DENVER — As COVID-19 cases rise and hospital capacity dwindles, federal health officials are working to get the public quicker access to booster shots.
For Tom Morris, the booster was a no brainer.
“You get to be 82-years-old, things happen,” Morris said as he filled out paperwork to get his booster at National Jewish Health on Monday. “I have ulcerative colitis, COPD, asthma, high blood pressure.”
Researchers like Dr. Mike Wechsler, professor of medicine at National Jewish, are grateful for test subjects like Morris.
“It’ll be interesting to see whether or not you’ve mounted a response from your prior two shots,” Wechsler said to Morris as they prepared to get a blood sample. “We’re most concerned about a few subgroups: older patients with waning response, those on immunosuppressants who are less likely to make antibodies.”
Wechsler and his team are conducting a study to see how certain patients are responding to the COVID-19 vaccine and the booster. Their research is already revealing.
“About 25% of people whom we’ve checked antibodies have low levels or no levels of antibodies, and so those are the people we’re most concerned about. And then, people with chronic medical conditions, people with lung disease, auto-immune disease, heart disease. Those people are most susceptible to bad effects of COVID to begin with.”
Whether the booster is having a huge impact is still debatable.
What those like Dr. Steve Frankel, pulmonologist at National Jewish, do know is that it is recommended for immunosuppressed individuals.
“Those are people who have had solid organ transplants: kidney transplants, liver transplants, lung transplants,” Frankel said.
The booster is simply another dose of the vaccine.
“It is just another dose of the same stuff,” Frankel said. “But if you think about when you were a kid, that’s how you got vaccines.”
At the moment, doctors recommend getting the same vaccine, not mixing and matching.
“If you received Moderna, it would be a third dose of Moderna,” Frankel said.
For those who got the Johnson and Johnson vaccine, there’s still no official recommendation on a second dose.
Monday, a CDC panel met to consider booster shots for all eligible Americans. They plan to meet again next month.
The CDC says some people who are moderately to severely immunocompromised should get a third dose right now, but only for the Pfizer or Moderna vaccine.
“Well, that’s a bigger question,” Frankel said. “Because if your immune system works pretty well, you’re probably pretty good with the two doses.”
It’s also still unclear whether the booster will be like an annual flu shot.
“It’s a moving target in that sense,” Frankel said. “Is it the kind of thing where every five years they change the formula a little bit and you get another one. Or do you get two or three shots right now and we’re done?
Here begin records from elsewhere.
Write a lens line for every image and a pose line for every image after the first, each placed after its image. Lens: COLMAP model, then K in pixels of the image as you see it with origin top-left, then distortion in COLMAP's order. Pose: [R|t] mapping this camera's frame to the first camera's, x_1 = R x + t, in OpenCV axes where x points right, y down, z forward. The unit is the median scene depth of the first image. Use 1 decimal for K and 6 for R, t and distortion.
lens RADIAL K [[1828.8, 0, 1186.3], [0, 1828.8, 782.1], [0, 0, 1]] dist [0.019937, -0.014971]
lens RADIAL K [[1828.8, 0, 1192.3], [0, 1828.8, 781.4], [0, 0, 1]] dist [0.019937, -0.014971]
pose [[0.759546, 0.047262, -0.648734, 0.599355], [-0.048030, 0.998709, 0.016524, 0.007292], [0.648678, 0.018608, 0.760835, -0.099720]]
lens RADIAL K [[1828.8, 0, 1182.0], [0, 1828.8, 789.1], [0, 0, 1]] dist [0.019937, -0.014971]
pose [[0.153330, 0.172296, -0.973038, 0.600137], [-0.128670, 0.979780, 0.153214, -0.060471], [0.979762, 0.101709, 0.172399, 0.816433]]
We don’t know. It takes more research.”
Which is why Morris is happy to be volunteering for the vaccine responsiveness study at National Jewish.
“I would love to get an antibody test,” Morris said. “I’ve never had one. It’s not about me much because I’m 82 and I could go any minute.”
Right now, it is not clear what the CDC will say about whether vaccinated people should get boosters before travel. Under the current guidance, fully vaccinated people can travel two weeks after their second shot.
For anyone traveling to an area with a high rate of COVID-19 transmission, it is recommended to get a booster and then wait two weeks before traveling.